(CRPS 1)

Complex Regional Pain Syndromes type 1 and 2 represent regional pain disorders not limited to the site of injury, with the following features:

1. Pain greater than might be expected from the original injury
2. Altered blood flow, localized edema, skin and hair changes
3. The pain itself may be burning or electrical in nature and is usually non-dermatomal due to hyperalgesia. Allodynia is often present.

The distinction between CRPS 1 and CRPS 2 is made by the specific neural mechanism of injury. CRPS 1 patients have the involvement of the Sympathetic Nervous System, while CRPS 2 patients have involvement of a specific injured Nerve. Both syndromes exhibit pain beyond the distribution of the original injury.

CRPS 1 patients were formerly diagnosed with Reflex Sympathetic Dystrophy. This was a misnomer as the condition did not involve reflexes or dystrophy. The current terminology was developed in 1994 by the International Association for the Study of Pain (IASP). Typically CRPS 1 patients go for years without a proper diagnosis. Although the classic case shows immobilization and guarding of an extremity, with mottling of the skin, change in temperature, edema, allodynia and dysesthesia, many cases present with variations of this theme and can involve any or all of the extremities and even trunk or neck pain. People with these conditions are aften misdiagnosed with psychogenic pain disorders because of the non-dermatomal nature of their pain and the severe psychological distress it engenders.

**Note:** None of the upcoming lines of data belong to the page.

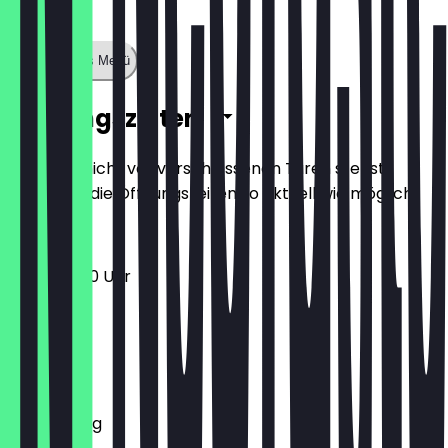
Zeige ganzes Menü
Öffnungszeiten
Damit du nicht vor verschlossenen Türen stehst,
halten wir die Öffnungszeiten so aktuell wie möglich.
11:00 - 23:00 Uhr
Montag
Dienstag
Mittwoch
Donnerstag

On an anatomical and physiological basis it appears that there are several processes occurring. One involves central sympathetic coupling with Wide Dynamic Range (WDR) Neurons in the Dorsal Horn serving to link the Dorsal Horn Nuclei with Sympathetic Nuclei. Increased activity of Sympathetic Efferents only tells part of the story. There is also an increase in Catecholamine sensitivity at the site of the injury. Additionally the sustained pain from the sensitization of Dorsal Root Ganglion Cells may trigger increased release of epinephrine systemically and in the local area of injury.

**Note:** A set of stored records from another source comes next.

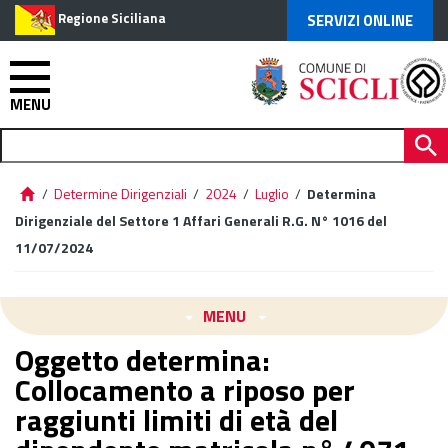
Regione Siciliana
SERVIZI ONLINE
MENU
/
Determine Dirigenziali
/
2024
/
Luglio
/
Determina
Dirigenziale del Settore 1 Affari Generali R.G. N° 1016 del
11/07/2024
MENU
Oggetto determina:
Collocamento a riposo per
raggiunti limiti di età del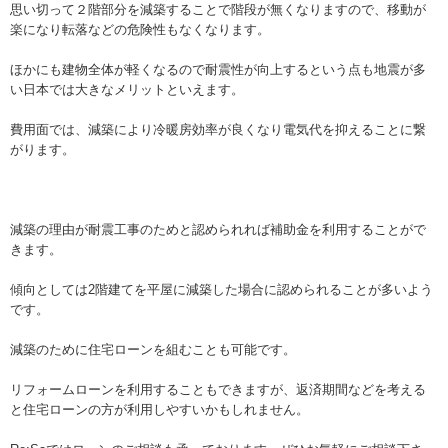
思い切って２階部分を減築することで階段が無くなりますので、移動が
楽になり転落などの危険性もなくなります。
ほかにも建物全体が軽くなるので耐震性が向上するという点も地震が多
い日本では大きなメリットといえます。
費用面では、減築により冷暖房効率が良くなり電気代を抑えることに繋
がります。
減築の理由が耐震工事のためと認められれば補助金を利用することがで
きます。
傾向としては2階建てを平屋に減築した場合に認められることが多いよう
です。
減築のために住宅ローンを組むことも可能です。
リフォームローンを利用することもできますが、返済期間などを考える
と住宅ローンの方が利用しやすいかもしれません。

The best treatment for CRPS 1 is mobilization to the affected extremity(ies). Pain control with anticonvulsants (Gabapentin, Carbemazepine, Lamotrigine, Topramax), Tricyclic Analgesics (Nortriptyline, Desipramine, Amitriptyline), Long Acting Opioids (MS Contin, Oramorph, Kadian, OxyContin, Duragesic, Methadone), Alpha 1 Blockers (Phenoxybenzamine, Terazocin), Alpha 2 agonists (Clonidine), Sodium Channel Blockers (LIdocaine, Mexilletine, Amantadine, Ketamine) and Calcium Channel Blockers (Verapamil, Ditelizem, Niphedipine) may help individually or in combination. Local Sympathetic Blocks of specific regional ganglia may be very helpful, especially if the condition is caught in the acute phase. These may be done without steriods and are often tried as a series of blocks every day or every other day. At times a constant infusion with a catheter may be necessary. Spinal Cord Stimulators can be highly effective. Intrathecal pumps are useful in delivering opioids in combination with Sodium Channel Blockers (Bupivacaine), Antispasmodics (Baclofen), or Alpha 2 agonists (Clonidine).